**What is being asked:** Nothing but the lines from the start of the data through the line with "campo argentino y tuvo una" should appear in the answer, each retyped exactly, and pictures should not.

[Stored data entries]
------------------------
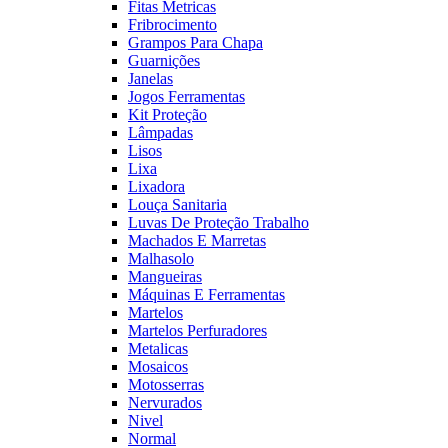
Fitas Metricas
Fribrocimento
Grampos Para Chapa
Guarnições
Janelas
Jogos Ferramentas
Kit Proteção
Lâmpadas
Lisos
Lixa
Lixadora
Louça Sanitaria
Luvas De Proteção Trabalho
Machados E Marretas
Malhasolo
Mangueiras
Máquinas E Ferramentas
Martelos
Martelos Perfuradores
Metalicas
Mosaicos
Motosserras
Nervurados
Nivel
Normal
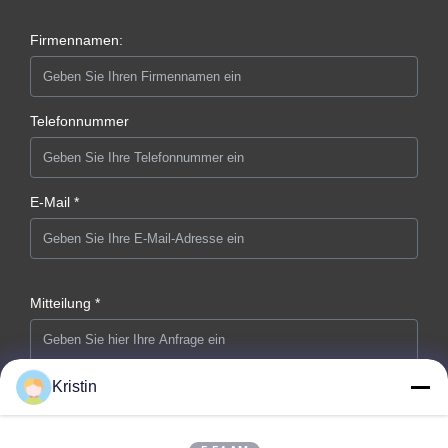
Firmennamen:
Telefonnummer
E-Mail *
Mitteilung *
Kristin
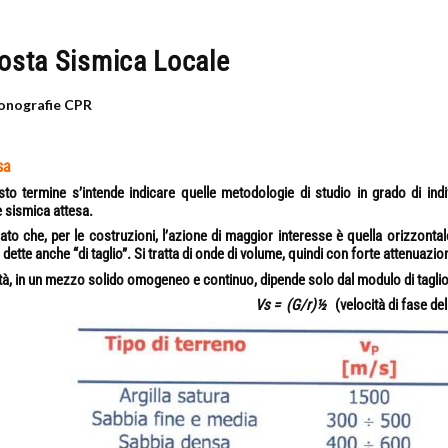
osta Sismica Locale
nografie CPR
sa
to termine s’intende indicare quelle metodologie di studio in grado di ind
e sismica attesa.
to che, per le costruzioni, l’azione di maggior interesse è quella orizzontal
, dette anche “di taglio”. Si tratta di onde di volume, quindi con forte attenuazi
tà, in un mezzo solido omogeneo e continuo, dipende solo dal modulo di tagli
Vs =
(G/r)½
(velocità di fase del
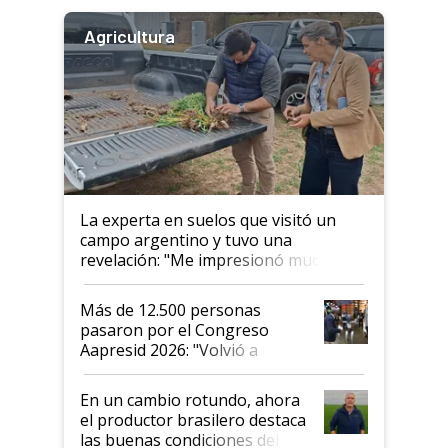
Agricultura
La experta en suelos que visitó un
campo argentino y tuvo una
revelación: "Me impresionó mucho"
Más de 12.500 personas
pasaron por el Congreso
Aapresid 2026: "Volvió a
demostrar que hablar del
suelo es hablar de todo el
En un cambio rotundo, ahora
sistema productivo"
el productor brasilero destaca
las buenas condiciones del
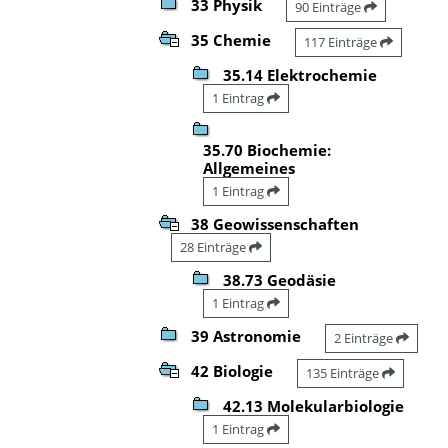
33 Physik
90 Einträge
35 Chemie
117 Einträge
35.14 Elektrochemie
1 Eintrag
35.70 Biochemie:
Allgemeines
1 Eintrag
38 Geowissenschaften
28 Einträge
38.73 Geodäsie
1 Eintrag
39 Astronomie
2 Einträge
42 Biologie
135 Einträge
42.13 Molekularbiologie
1 Eintrag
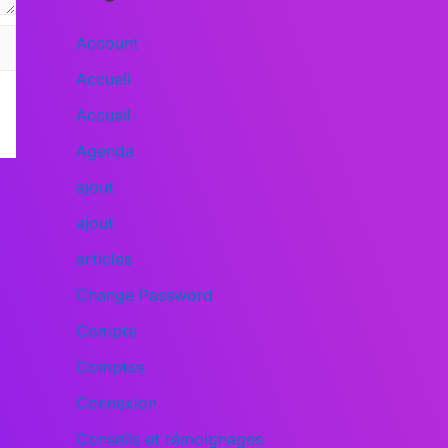
Account
Accueil
Accueil
Agenda
ajout
ajout
articles
Change Password
Compte
Comptes
Connexion
Conseils et témoignages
------------------------
**Answer section:**
Fitas Metricas
Fribrocimento
Grampos Para Chapa
Guarnições
Janelas
Jogos Ferramentas
Kit Proteção
Lâmpadas
Lisos
Lixa
Lixadora
Louça Sanitaria
Luvas De Proteção Trabalho
Machados E Marretas
Malhasolo
Mangueiras
Máquinas E Ferramentas
Martelos
Martelos Perfuradores
Metalicas
Mosaicos
Motosserras
Nervurados
Nivel
Normal
Firmennamen:
Telefonnummer
E-Mail *
Mitteilung *
Kristin
osta Sismica Locale
nografie CPR
sa
to termine s’intende indicare quelle metodologie di studio in grado di ind
e sismica attesa.
to che, per le costruzioni, l’azione di maggior interesse è quella orizzontal
, dette anche “di taglio”. Si tratta di onde di volume, quindi con forte attenuazi
tà, in un mezzo solido omogeneo e continuo, dipende solo dal modulo di tagli
Vs =
(G/r)½
(velocità di fase del
Agricultura
La experta en suelos que visitó un
campo argentino y tuvo una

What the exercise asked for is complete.